La joie est perceptible. Roger Mbanda, est le premier à livrer ses émotions. « C’est une réaction de joie. Parce que depuis la nuit des temps, c’est la première fois qu’une telle occasion se présente dans notre village. Que les titres fonciers sont distribués de façon solennelle chez les chefs de famille de tous les villages de notre village.

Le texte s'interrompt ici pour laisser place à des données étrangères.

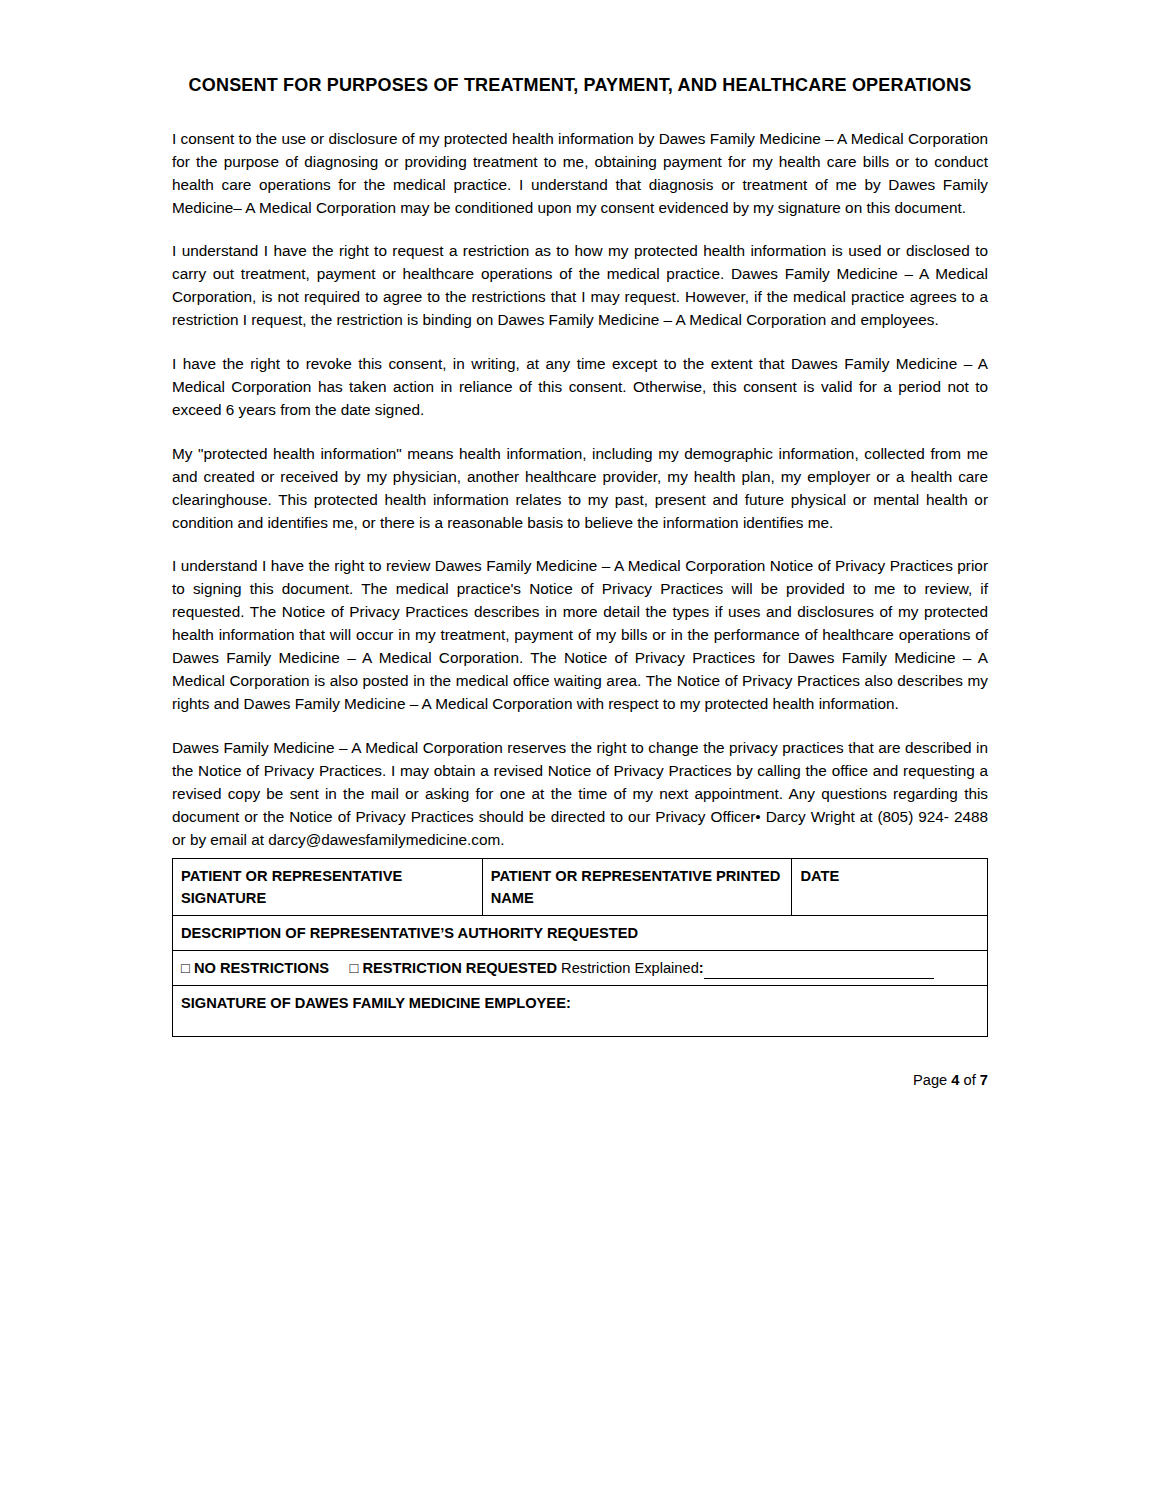CONSENT FOR PURPOSES OF TREATMENT, PAYMENT, AND HEALTHCARE OPERATIONS
I consent to the use or disclosure of my protected health information by Dawes Family Medicine – A Medical Corporation for the purpose of diagnosing or providing treatment to me, obtaining payment for my health care bills or to conduct health care operations for the medical practice. I understand that diagnosis or treatment of me by Dawes Family Medicine– A Medical Corporation may be conditioned upon my consent evidenced by my signature on this document.
I understand I have the right to request a restriction as to how my protected health information is used or disclosed to carry out treatment, payment or healthcare operations of the medical practice. Dawes Family Medicine – A Medical Corporation, is not required to agree to the restrictions that I may request. However, if the medical practice agrees to a restriction I request, the restriction is binding on Dawes Family Medicine – A Medical Corporation and employees.
I have the right to revoke this consent, in writing, at any time except to the extent that Dawes Family Medicine – A Medical Corporation has taken action in reliance of this consent. Otherwise, this consent is valid for a period not to exceed 6 years from the date signed.
My "protected health information" means health information, including my demographic information, collected from me and created or received by my physician, another healthcare provider, my health plan, my employer or a health care clearinghouse. This protected health information relates to my past, present and future physical or mental health or condition and identifies me, or there is a reasonable basis to believe the information identifies me.
I understand I have the right to review Dawes Family Medicine – A Medical Corporation Notice of Privacy Practices prior to signing this document. The medical practice's Notice of Privacy Practices will be provided to me to review, if requested. The Notice of Privacy Practices describes in more detail the types if uses and disclosures of my protected health information that will occur in my treatment, payment of my bills or in the performance of healthcare operations of Dawes Family Medicine – A Medical Corporation. The Notice of Privacy Practices for Dawes Family Medicine – A Medical Corporation is also posted in the medical office waiting area. The Notice of Privacy Practices also describes my rights and Dawes Family Medicine – A Medical Corporation with respect to my protected health information.
Dawes Family Medicine – A Medical Corporation reserves the right to change the privacy practices that are described in the Notice of Privacy Practices. I may obtain a revised Notice of Privacy Practices by calling the office and requesting a revised copy be sent in the mail or asking for one at the time of my next appointment. Any questions regarding this document or the Notice of Privacy Practices should be directed to our Privacy Officer• Darcy Wright at (805) 924- 2488 or by email at darcy@dawesfamilymedicine.com.
| PATIENT OR REPRESENTATIVE SIGNATURE | PATIENT OR REPRESENTATIVE PRINTED NAME | DATE |
| DESCRIPTION OF REPRESENTATIVE’S AUTHORITY REQUESTED |
| □ NO RESTRICTIONS □ RESTRICTION REQUESTED Restriction Explained : |
| SIGNATURE OF DAWES FAMILY MEDICINE EMPLOYEE: |
Page 4 of 7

Et ça, c’est une occasion pour dire que nous devons restaurer la paix dans notre village. Pour que tout se passe bien », va déclarer le représentant de la famille Bona Yolo.

Sa majesté Samuel Elongo Kingue :« Si on ne s’explique pas devant les autorités judiciaires et administratives, Bwadibo ne va pas être en paix… »

Constituer une famille de paix

Ce dernier promet de jouer la carte de la transparence. «En tant que chef de famille, je suis obligé de convoquer une réunion pour informer de ce document précieux que nous devons partager ensemble. Je tiens à attirer l’attention des uns et des autres que nous devons constituer une famille de paix. Et c’est la paix qu’on veut dans le village. C’est la paix. Il n’y a pas autre chose », dit-il encore.

Pour le Pr. Modi Koko, « Il faut dire que les titres fonciers ont été remis au chef de famille. Pour que chaque famille puisse jouir successivement de ses parcelles de terre. C’est une première à Bwadibo. Cela a été fait au cours de la réunion. De mémoire de fils de Bwadibo, nous n’avons jamais procédé de cette manière. Par le passé, chacun se débrouillait pour obtenir son titre foncier. « Il y a d’autres petits fonciers qui sont en cours », a dit le représentant de la famille Bon’Ekedi.

Pour lui encore, « il y aura toujours des incompréhensions, mais l’essentiel, c’est d’avancer. Nous avons la foi en l’avenir de ce village. Personnellement, je sais que tout se passera bien. Et que les petites secousses, les petits remous qu’on entend çà et là vont bientôt se taire »

Approché, sa majesté Elongo Kinguè n’a pas souhaité réagir. Il nous a plutôt orientés vers des chefs de famille bénéficiaires.